Orlando Rossardi published primarily poetry and his collections include El Diámetro y lo Estero (1964), Que voy de vuelo (1970), Los espacios llenos (1991), Memoria de mí; (1996), Los pies en la tierra (2006), Libro de las pérdidas (2008), Casi la voz (2009), Canto en la Florida (2010), Fundación del centro (2011) and Totalidad (2012).

His anthology, La última poesíba cubana (1973), is considered by critics the first major work bringing together the Cuban poets both from the island and from exile.

His other works include six volumes of Historia de la Literatura Hispanoamericana Contemporánea (1976) the three volumes on Teatro Selecto Hispanoamericano Contemporáneo (1971), as well as an essay on the Colombian avant garde poet León de Greiff: una poética de vanguardia (1974).

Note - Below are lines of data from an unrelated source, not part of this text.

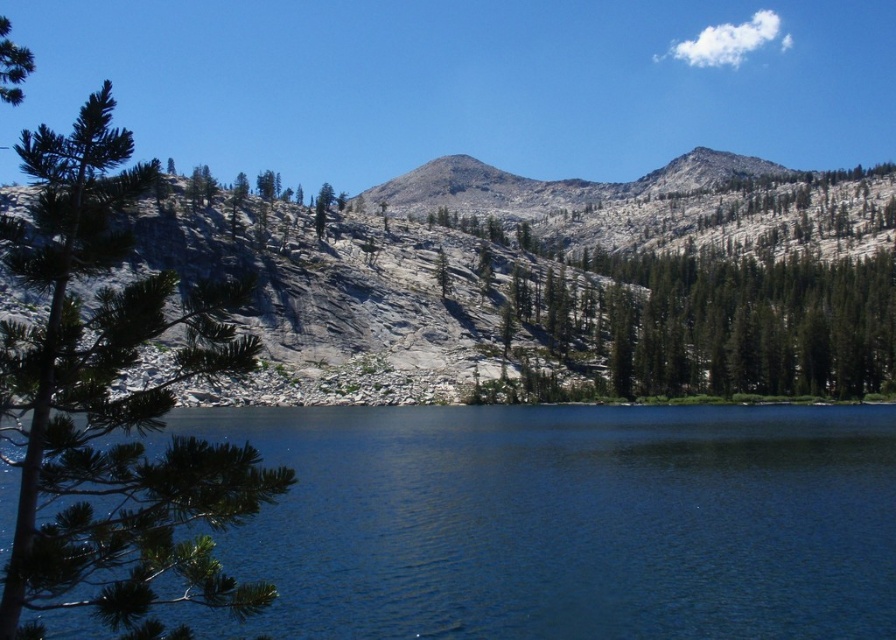
Is the position of blue glassy water at center more distant than that of green matte tree at left?

That is True.

Measure the distance between blue glassy water at center and green matte tree at left.

blue glassy water at center is 25.41 meters from green matte tree at left.

Does point (524, 525) lie behind point (73, 307)?

That is True.

Where is `blue glassy water at center`? blue glassy water at center is located at coordinates (565, 522).

Locate an element on the screen. Image resolution: width=896 pixels, height=640 pixels. blue glassy water at center is located at coordinates (565, 522).

Does blue glassy water at center come in front of gray rocky mountain at center?

That is True.

The image size is (896, 640). Describe the element at coordinates (565, 522) in the screenshot. I see `blue glassy water at center` at that location.

You are a GUI agent. You are given a task and a screenshot of the screen. Output one action in this format:
    pyautogui.click(x=<x>, y=<y>)
    Task: Click on the blue glassy water at center
    The image size is (896, 640).
    Given the screenshot: What is the action you would take?
    pyautogui.click(x=565, y=522)

From the picture: Between green matte tree at left and gray rocky mountain at center, which one is positioned higher?

Positioned higher is gray rocky mountain at center.

This screenshot has height=640, width=896. Find the location of `green matte tree at left`. green matte tree at left is located at coordinates (114, 403).

Find the location of `green matte tree at left`. green matte tree at left is located at coordinates pyautogui.click(x=114, y=403).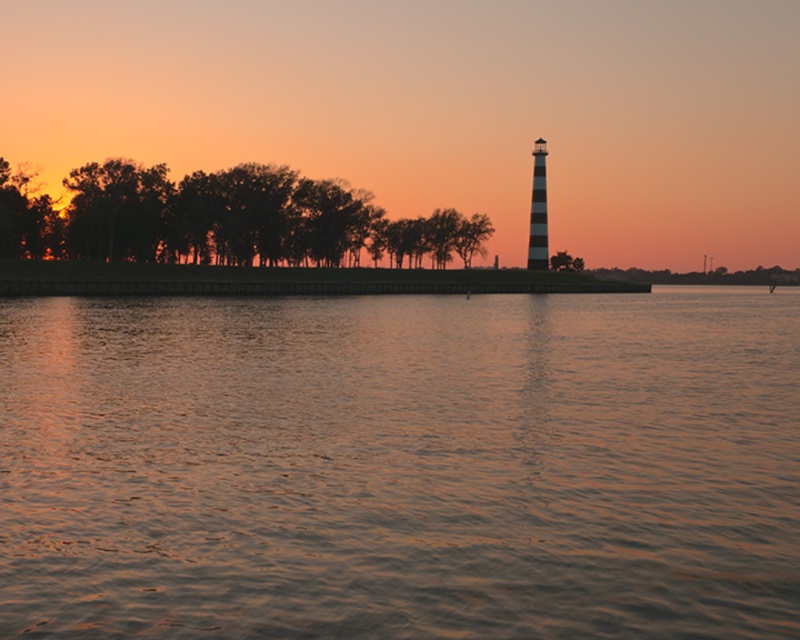
Question: Can you confirm if smooth water at center is positioned to the left of silhouette wood trees at left?

Choices:
 (A) yes
 (B) no

Answer: (B)

Question: Does smooth water at center lie behind silhouette wood trees at left?

Choices:
 (A) no
 (B) yes

Answer: (A)

Question: Does smooth water at center come behind silhouette wood trees at left?

Choices:
 (A) yes
 (B) no

Answer: (B)

Question: Which of the following is the closest to the observer?

Choices:
 (A) (136, 244)
 (B) (684, 416)

Answer: (B)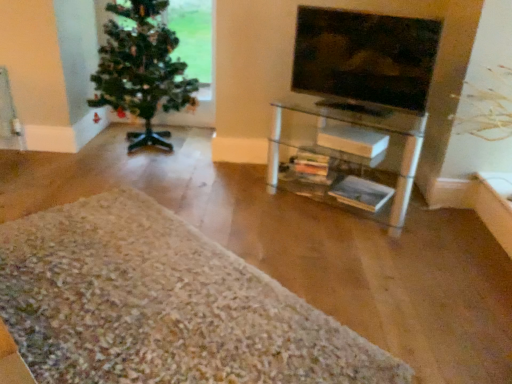
Find the location of `free space in front of clear glass shelf at center`. free space in front of clear glass shelf at center is located at coordinates (378, 267).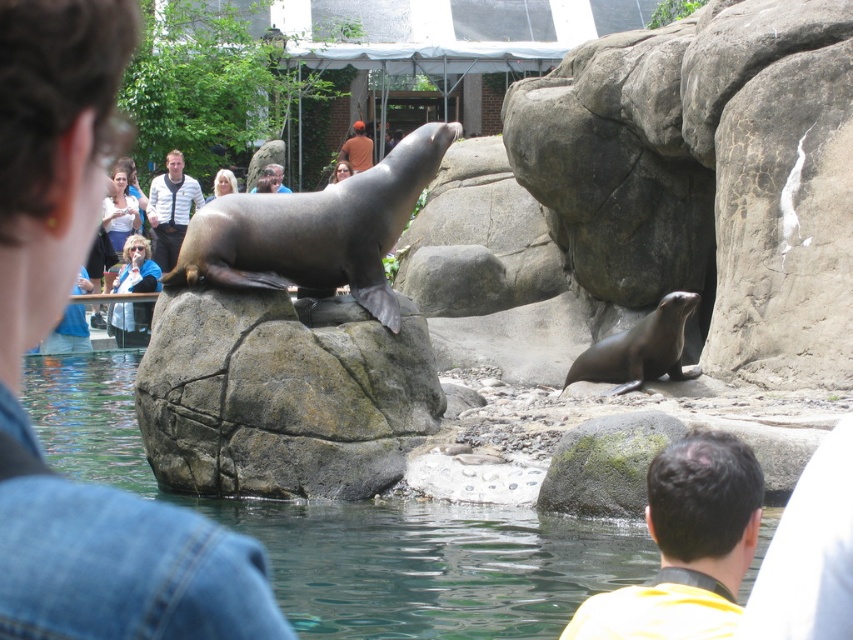
You are a zookeeper preparing to distribute towels to visitors. You have two towels, one placed on the yellow fabric at center and another on the brown leather jacket at upper center. Which towel should you take if you need the larger one?

The yellow fabric at center is larger in size than the brown leather jacket at upper center, so you should take the towel on the yellow fabric at center.

Consider the image. You are a zookeeper preparing to place a new yellow fabric at center on the ground next to the brown leather jacket at upper center. Considering their sizes, which object will require more space horizontally?

The yellow fabric at center requires more horizontal space since its width surpasses that of the brown leather jacket at upper center.

You are a zookeeper planning to place a new feeding station between the clear water at lower center and the yellow fabric at center. Based on their positions, which object should the feeding station be closer to?

The clear water at lower center is to the left of yellow fabric at center, so the feeding station should be placed closer to the yellow fabric at center since it is on the right side.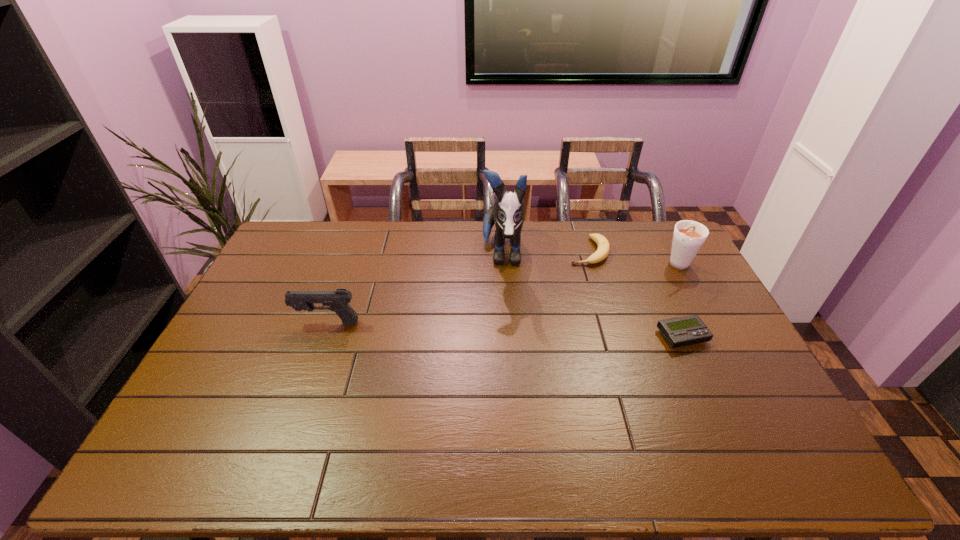
I want to click on vacant space at the far left corner, so click(x=304, y=238).

Find the location of a particular element. vacant space that is in between the tallest object and the beeper is located at coordinates (592, 295).

Locate an element on the screen. Image resolution: width=960 pixels, height=540 pixels. free space that is in between the second tallest object and the pistol is located at coordinates (503, 294).

Locate an element on the screen. The width and height of the screenshot is (960, 540). empty space between the banana and the beeper is located at coordinates (636, 294).

Identify the location of empty space that is in between the second tallest object and the beeper. The height and width of the screenshot is (540, 960). (681, 301).

The image size is (960, 540). I want to click on empty space that is in between the third object from right to left and the fourth object from right to left, so click(x=545, y=253).

Where is `vacant area that lies between the beeper and the second tallest object`? This screenshot has width=960, height=540. vacant area that lies between the beeper and the second tallest object is located at coordinates (681, 301).

Locate an element on the screen. This screenshot has width=960, height=540. free point between the banana and the leftmost object is located at coordinates (458, 287).

You are a GUI agent. You are given a task and a screenshot of the screen. Output one action in this format:
    pyautogui.click(x=<x>, y=<y>)
    Task: Click on the free space between the beeper and the pistol
    The image size is (960, 540).
    Given the screenshot: What is the action you would take?
    pyautogui.click(x=505, y=329)

The height and width of the screenshot is (540, 960). What are the coordinates of `vacant point located between the third object from right to left and the root beer` in the screenshot? It's located at (634, 258).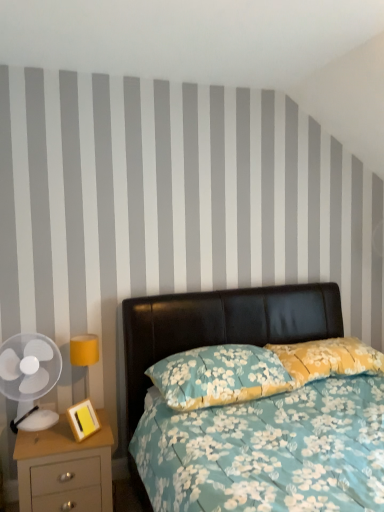
At what (x,y) coordinates should I click in order to perform the action: click on vacant space underneath transparent plastic fan at left (from a real-world perspective). Please return your answer as a coordinate pair (x, y). The width and height of the screenshot is (384, 512). Looking at the image, I should click on (43, 420).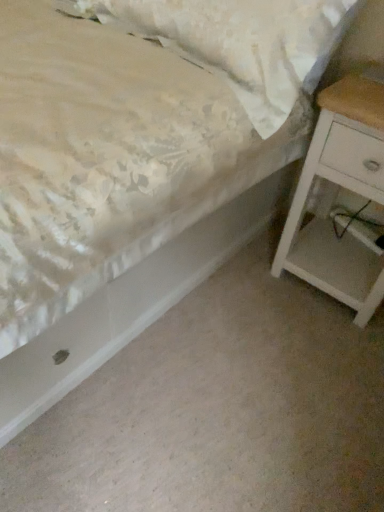
This screenshot has width=384, height=512. I want to click on vacant space in front of white matte nightstand at right, so click(x=322, y=354).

Rossardi is a member of the North American Academy of the Spanish Language (Academia Norteamericana de la Lengua Española) and Correspondent of the Royal Academy of the Spanish Language in Madrid, Spain. His research contributions can be found in encyclopedias, dictionaries, and literary magazines in Spain and Latin America as well as in the United States.
 

 


Raquel Salas Rivera

Featured in ArLiJo Issue No. 135

About the Author
Raqel Salas Rivera (Mayagüez, 1985) is a Puerto Rican poet, translator, and literary critic. In 2018, they were named the Poet Laureate of Philadelphia for a two-year term. The following year they became the inaugural recipient of the Laureate Fellowship from the Academy of American Poets and won the New Voices Award from Puerto Rico’s Festival de la Palabra. Their third book, lo terciario / the tertiary (2nd ed., Noemi Press, 2019), was on the 2018 National Book Award Longlist and won the 2018 Lambda Literary Award for Transgender Poetry. Their fifth book, x/ex/exis: poemas para la nación/ poems for the nation was the first recipient of the Ambroggio Prize (Editorial Bilingüe/ Bilingual Press, 2020).
 

 

Daisy Zamora

Featured in ArLiJo Issue No. 135

About the Author
Nicaraguan writer and poet, prominent in contemporary Latin American literature. Author of numerous poetry books in Spanish, and several translated collections in the United States and England, she also edited the first comprehensive anthology of Nicaraguan women poets published in Latin America. Her essays, articles, and translations have been widely published, and her poetry appears in anthologies in thirty languages, including the Oxford Book of Latin American Poetry. Her latest poetry collection, La violenta espuma, was published in 2018 by Visor Libros (Spain). Her awards include the Mariano Fiallos Gil National Poetry Prize of Nicaragua, and a California Arts Council Fellowship. She has given poetry readings and lectures throughout the world, including many venues in the U.S. Zamora was recently featured in director Jenny Murray’s award winning documentary ¡Las Sandinistas!, and was a featured poet in Bill Moyer’s PBS series The Language of Life. She teaches at San Francisco State University, and is married to U.S. writer George Evans.